● Supplied text
________________________
Since we consider nondeterministic transitions, we need a way to evaluate real-valued functions on monadic states. This is, in general, problem dependent and will be represented as a further property our monad must satisfy.
class Monad m => Observable m r where
collapse :: (s -> r) -> m s -> rThe above is similar to the Context class from the previous post on
finite automata, just parameterized in r
instead of Bool (We will only use
r ~ Double today). Perhaps there is something
more profound in all of this, but I personally don’t know. I
have also just noticed we can view
flip collapse as an arrow from m
to the continuation monad (s -> r) -> r.
Again, I have no idea if there is something deeper going on,
but I am curious. If you have any insights, please send
them!
Well, back to calculating costs. With an eye on future
sections, the next thing we will define is the total
cost of a process given a future estimate of costs
v :: s -> r. Keep in mind that this is the
most important function we will encounter on this post. It
takes an estimate for the costs of future states, a state,
and an action and turn it into a deterministic cost.
totalCost :: (Observable m r, r ~ Double)
=> Process m s a -> (s -> r) -> s -> a -> r
totalCost Process{..} v s a = cost s a + discount * collapse v s'
where s' = next s aFrom the total cost, we can get the cost of following a
policy by substituting the action for the policy’s choice.
Since it is an infinite process, let’s just follow the
policy for n steps. The term we leave behind
has order O(discount ^ n), so you can calculate
an appropriate n for your tolerance.
policyCost :: (Observable m r, r ~ Double) => Int -> Process m s a -> (s -> m a) -> s -> r
policyCost 0 _ _ _ = 0
policyCost n p policy s =
let v = policyCost (n-1) p policy
in collapse id $ fmap (totalCost p v s) (policy s)The procedure above will give you the right answer, although it can be considerably slow for certain kinds of non-determinism.
What should be the Observable instance for
the game monad (->) Choice? The common idea
in game theory is to assume the worst: prepare for a future
where the enemy takes the action incurring the greatest cost
to us.
instance Ord r => Observable ((->) Choice) r where
collapse v f = maximize (v . f)We define the maximization function some
paragraphs below.
By taking one of our previously defined policies, we can see how much we expected following it will cost the reign.
ghci> policyCost 10 gameOfWar polRetaliate (Peace, Peace)
6.549491882324219
Best policies and value functions
In real-world applications, we generally don’t want to just simulate a system. We rather want to optimize it to find the best policy possible. And with best, I mean the one with the least total cost.
________________________
● Record set
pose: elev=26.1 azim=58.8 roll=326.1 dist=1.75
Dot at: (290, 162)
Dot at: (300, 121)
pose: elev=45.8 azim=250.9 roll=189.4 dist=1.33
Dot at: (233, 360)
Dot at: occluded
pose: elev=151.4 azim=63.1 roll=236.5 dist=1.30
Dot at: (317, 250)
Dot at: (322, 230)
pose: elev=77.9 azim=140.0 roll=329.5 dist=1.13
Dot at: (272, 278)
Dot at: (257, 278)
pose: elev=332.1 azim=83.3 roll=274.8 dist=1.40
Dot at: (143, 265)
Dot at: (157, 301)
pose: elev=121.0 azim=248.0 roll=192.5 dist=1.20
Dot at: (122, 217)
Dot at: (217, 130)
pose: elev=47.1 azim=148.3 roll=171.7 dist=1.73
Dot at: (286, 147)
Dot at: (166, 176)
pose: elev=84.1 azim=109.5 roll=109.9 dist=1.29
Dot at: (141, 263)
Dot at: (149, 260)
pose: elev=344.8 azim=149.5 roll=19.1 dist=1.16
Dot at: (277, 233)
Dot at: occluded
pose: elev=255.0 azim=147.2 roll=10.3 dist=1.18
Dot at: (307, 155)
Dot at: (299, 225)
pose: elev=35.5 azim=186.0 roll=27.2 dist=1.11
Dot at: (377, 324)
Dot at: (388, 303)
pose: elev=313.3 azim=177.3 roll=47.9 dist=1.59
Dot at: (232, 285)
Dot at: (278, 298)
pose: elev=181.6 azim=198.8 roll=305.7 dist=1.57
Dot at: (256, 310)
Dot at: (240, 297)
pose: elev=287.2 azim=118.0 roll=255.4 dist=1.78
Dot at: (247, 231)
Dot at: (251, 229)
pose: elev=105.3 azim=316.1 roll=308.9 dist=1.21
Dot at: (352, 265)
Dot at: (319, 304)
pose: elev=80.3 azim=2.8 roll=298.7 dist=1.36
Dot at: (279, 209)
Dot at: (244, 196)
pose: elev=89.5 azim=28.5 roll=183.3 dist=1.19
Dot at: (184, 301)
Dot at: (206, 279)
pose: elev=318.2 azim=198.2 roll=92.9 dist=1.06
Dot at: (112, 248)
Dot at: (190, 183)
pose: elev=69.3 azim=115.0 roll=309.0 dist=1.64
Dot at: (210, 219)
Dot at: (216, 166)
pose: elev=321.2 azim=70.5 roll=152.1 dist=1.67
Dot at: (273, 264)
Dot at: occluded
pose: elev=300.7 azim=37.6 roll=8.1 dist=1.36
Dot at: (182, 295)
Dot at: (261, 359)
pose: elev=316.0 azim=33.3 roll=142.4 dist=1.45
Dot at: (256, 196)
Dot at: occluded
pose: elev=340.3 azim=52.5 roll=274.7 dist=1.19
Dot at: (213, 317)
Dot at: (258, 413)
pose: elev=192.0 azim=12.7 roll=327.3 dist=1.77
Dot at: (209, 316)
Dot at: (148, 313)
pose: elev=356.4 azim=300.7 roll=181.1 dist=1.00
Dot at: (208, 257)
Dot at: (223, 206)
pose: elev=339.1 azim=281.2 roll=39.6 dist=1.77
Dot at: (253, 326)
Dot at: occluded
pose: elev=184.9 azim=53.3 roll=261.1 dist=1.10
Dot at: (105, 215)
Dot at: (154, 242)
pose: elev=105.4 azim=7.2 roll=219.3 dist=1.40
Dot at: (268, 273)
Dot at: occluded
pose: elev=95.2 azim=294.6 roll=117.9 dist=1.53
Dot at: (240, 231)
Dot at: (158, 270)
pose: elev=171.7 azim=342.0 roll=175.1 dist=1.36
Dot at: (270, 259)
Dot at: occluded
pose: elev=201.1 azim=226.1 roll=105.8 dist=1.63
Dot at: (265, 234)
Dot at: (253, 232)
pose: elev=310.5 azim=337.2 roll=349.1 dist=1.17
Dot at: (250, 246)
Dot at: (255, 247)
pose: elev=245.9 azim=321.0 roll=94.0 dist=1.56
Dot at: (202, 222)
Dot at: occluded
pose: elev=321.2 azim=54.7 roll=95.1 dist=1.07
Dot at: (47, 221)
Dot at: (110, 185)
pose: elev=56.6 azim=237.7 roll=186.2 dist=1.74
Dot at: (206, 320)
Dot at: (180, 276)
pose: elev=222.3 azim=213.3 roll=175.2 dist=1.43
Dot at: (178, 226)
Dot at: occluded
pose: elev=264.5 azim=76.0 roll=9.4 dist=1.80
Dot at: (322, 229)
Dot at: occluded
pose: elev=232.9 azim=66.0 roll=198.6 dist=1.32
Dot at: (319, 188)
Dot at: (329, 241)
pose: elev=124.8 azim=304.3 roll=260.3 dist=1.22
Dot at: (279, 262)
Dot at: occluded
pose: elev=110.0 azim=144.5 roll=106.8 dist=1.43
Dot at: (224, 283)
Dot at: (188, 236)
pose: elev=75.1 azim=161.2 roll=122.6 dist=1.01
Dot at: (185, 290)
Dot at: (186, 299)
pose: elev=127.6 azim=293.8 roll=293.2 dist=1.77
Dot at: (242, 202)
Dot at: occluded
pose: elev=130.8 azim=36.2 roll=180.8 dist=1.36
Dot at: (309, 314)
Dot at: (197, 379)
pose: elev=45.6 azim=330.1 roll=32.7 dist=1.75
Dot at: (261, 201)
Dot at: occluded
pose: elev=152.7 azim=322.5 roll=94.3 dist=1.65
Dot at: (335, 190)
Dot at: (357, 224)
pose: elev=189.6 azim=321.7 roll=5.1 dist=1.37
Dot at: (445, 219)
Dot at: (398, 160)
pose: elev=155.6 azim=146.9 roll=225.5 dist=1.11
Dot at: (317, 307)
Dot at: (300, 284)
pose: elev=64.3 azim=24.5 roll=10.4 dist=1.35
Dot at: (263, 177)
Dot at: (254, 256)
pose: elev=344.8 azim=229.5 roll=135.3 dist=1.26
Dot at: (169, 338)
________________________
● What you need to do
[1] In the excerpt on process costs, why does the Observable instance for the game monad (->) Choice collapse values with maximize?
[2] Reproduce the excerpt on process costs from "Well, back to" up to and including "totalCost :: (Observable m r, r ~ Double)".

● Responses for each task
[1] It follows the common game-theory idea of assuming the worst. That means preparing for a future in which the enemy takes the action that incurs the greatest cost to us.

[2]
Well, back to calculating costs. With an eye on future
sections, the next thing we will define is the total
cost of a process given a future estimate of costs
v :: s -> r. Keep in mind that this is the
most important function we will encounter on this post. It
takes an estimate for the costs of future states, a state,
and an action and turn it into a deterministic cost.
totalCost :: (Observable m r, r ~ Double)